W ramach świetnego cyklu Kinooptymizm, w Kinie Nowe Horyzonty można było obejrzeć Pride lub po polsku Dumnych i wściekłych – jeden z najlepszych, a dla mnie na pewno najważniejszych filmów LGBT+ w historii.
W dobie tzw. kampanii wyborczej w Polsce, politycy partii rządzącej prześcigali się w nazywaniu członków społeczności LGBT+ wyzwiskami najróżniejszej mocy. Pride świetnie pokazuje jak wyglądała sytuacja gejów i lesbijek w Wielkiej Brytanii w latach 80. a więc już prawie 40 lat temu. Jak to świadczy o naszym kraju, że jesteśmy w sprawach równouprawnienia i tolerancji w tym samym miejscu co oni wtedy albo jeszcze dalej? Jest to smutna, bardzo dojmująca konstatacja, wobec której nie sposób przejść obojętnie. Pokazywanie takich filmów, kręcenie filmów o podobnej tematyce jest w Polsce kluczowe i pozostaje mieć jedynie nadzieję, że bliżej im będzie właśnie do Pride niż chociażby do filmowych maszkar pokroju Wymazać siebie czy ostatniej nieudanej próby tematu w wykonaniu Xaviera Dolana. Rodzimi twórcy najpierw muszą nabrać jeszcze więcej odwagi, żeby za tematykę LGBT zabierać się częściej i bez obaw. Nie mam wątpliwości, że znajdą się u nas reżyserzy, którzy będą potrafili ten temat udźwignąć lepiej niż choćby Małgorzata Szumowska w swoim niezwykle tabloidowym W imię.
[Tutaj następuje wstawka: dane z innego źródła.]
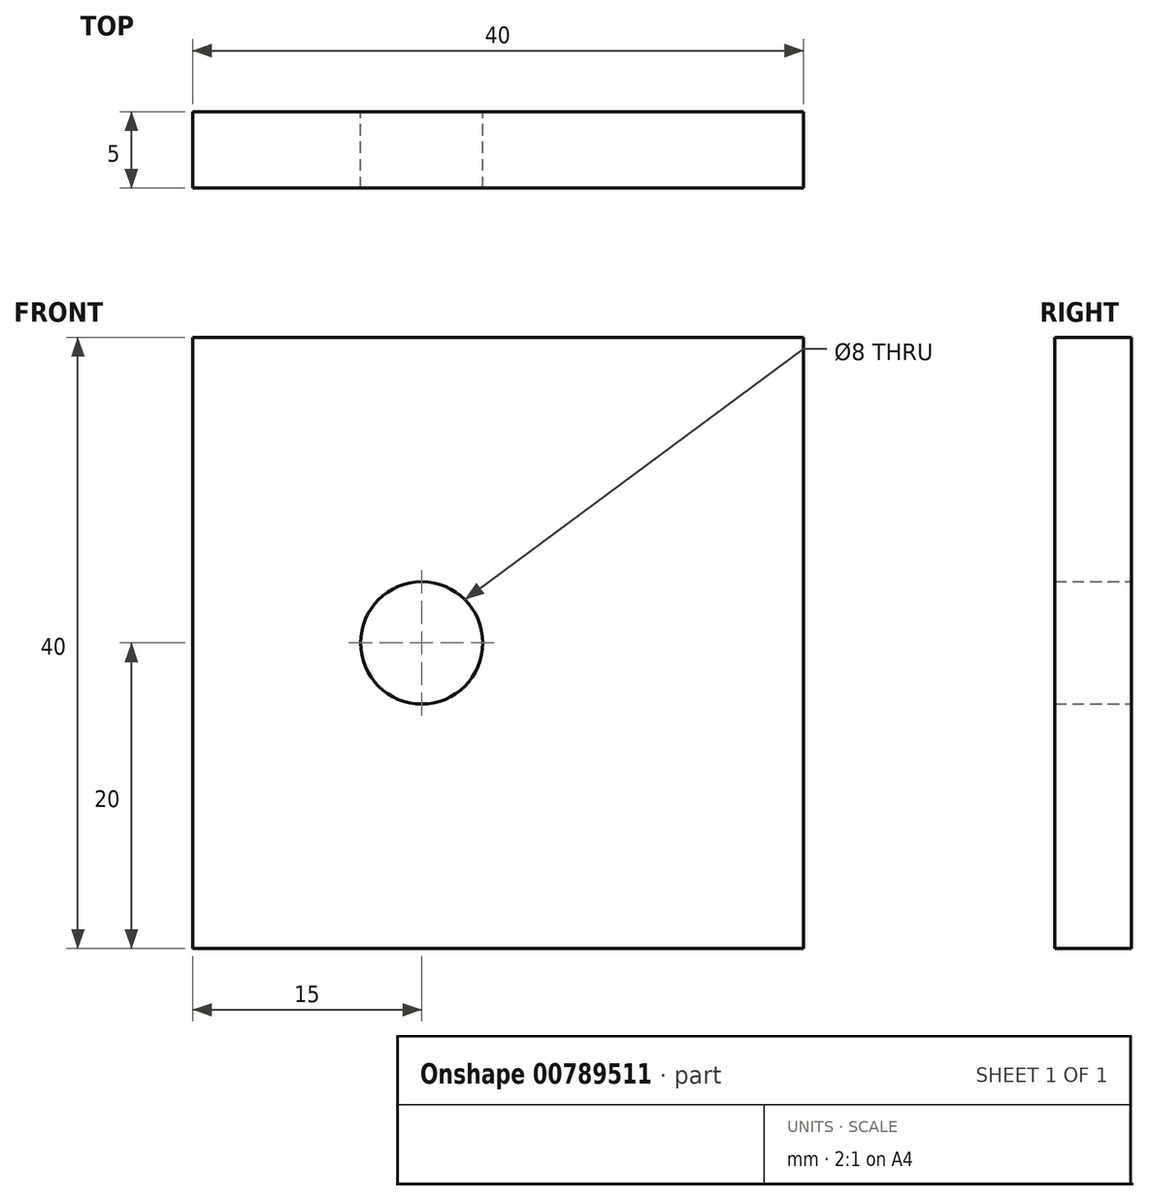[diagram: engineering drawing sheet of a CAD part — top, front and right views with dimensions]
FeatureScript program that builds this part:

Ja jednak zupełnie nie o tym chciałem, choć uważam, że taka krótka refleksja na ogólny temat jest ważna. Jednak ważniejsze w tym artykule jest osobiste, moje podejście do Pride, który nie przypadkowo porównałem z Call me by your name czyli Tamtymi dniami, tamtymi nocami w reżyserii Luki Guadagnino. Śmieję się od jakiegoś czasu, że z filmem o parze kochanków, którzy poznają się na wakacjach w słonecznej Italii, przegrywam z kretesem. W jakim sensie? Ano w takim, że nigdy nie obejrzałem tego filmu bez uronienia choćby jednej łzy. Za każdym razem chwyta mnie w innym momencie – czy to podczas sceny pożegnania na dworcu, czy podczas sceny rozmowy z ojcem, czy podczas fenomenalnie wygranej emocjonalnie przez Timothee Chalamet ostatniej sekwencji przy kominku. Jakby się tak zastanowić, to podobnie mam z zaledwie kilkoma filmami – na pewno ze Stowarzyszeniem umarłych poetów, ale też właśnie i z Pride, który oglądałem wielokrotnie i nigdy nie jestem w stanie wytrzymać bez płaczu, najpóźniej przy scenie parady, ale zwykle już wcześniej, choćby przy okazji sekwencji piosenki w barze w walijskim miasteczku. Nie wiem do końca co się dzieje ze mną przy okazji tych kilku filmów, ale wydaje mi się, że głównie wynika to z pewnej więzi łączącej mnie niekoniecznie z bohaterem, ale może bardziej z doświadczeniem, przeżyciem. Powtarzane spotkania z tymi filmami nazywam porażkami oczywiście w sposób przekorny, bo są to dla mnie dzieła niezwykle ważne, które będę na pewno jeszcze oglądał wielokrotnie. Z Pride tak jest ze względu na ten inspirujący ruch społeczny, ale też ze względu na to z jaką empatią pokazani są bohaterowie, którzy poza tym, że zmieniali świat, to byli ludźmi z krwi i kości. Kochali, cierpieli, przeżywali wzloty i upadki. Każdy z nas pewnie chciałby żyć tak pełnią życia, jak oni.
Każdy z nas w innym celu ogląda filmy. Jak w zależności od nastroju robię to albo po to, żeby wyłączyć myślenie i pobudzić niekiedy najbardziej pierwotne zmysły, albo jednak żeby przeżyć pewnego rodzaju myślowe i uczuciowe catharsis. Pride, Call me by your name i kilka innych obrazów, włączam zdecydowanie z tego drugiego powodu i zawsze jestem zaskoczony z jakąś siłą i świeżością są w stanie na mnie wpłynąć. Niesamowita siła stoi za tymi filmami i właśnie dlatego o nich pamiętamy.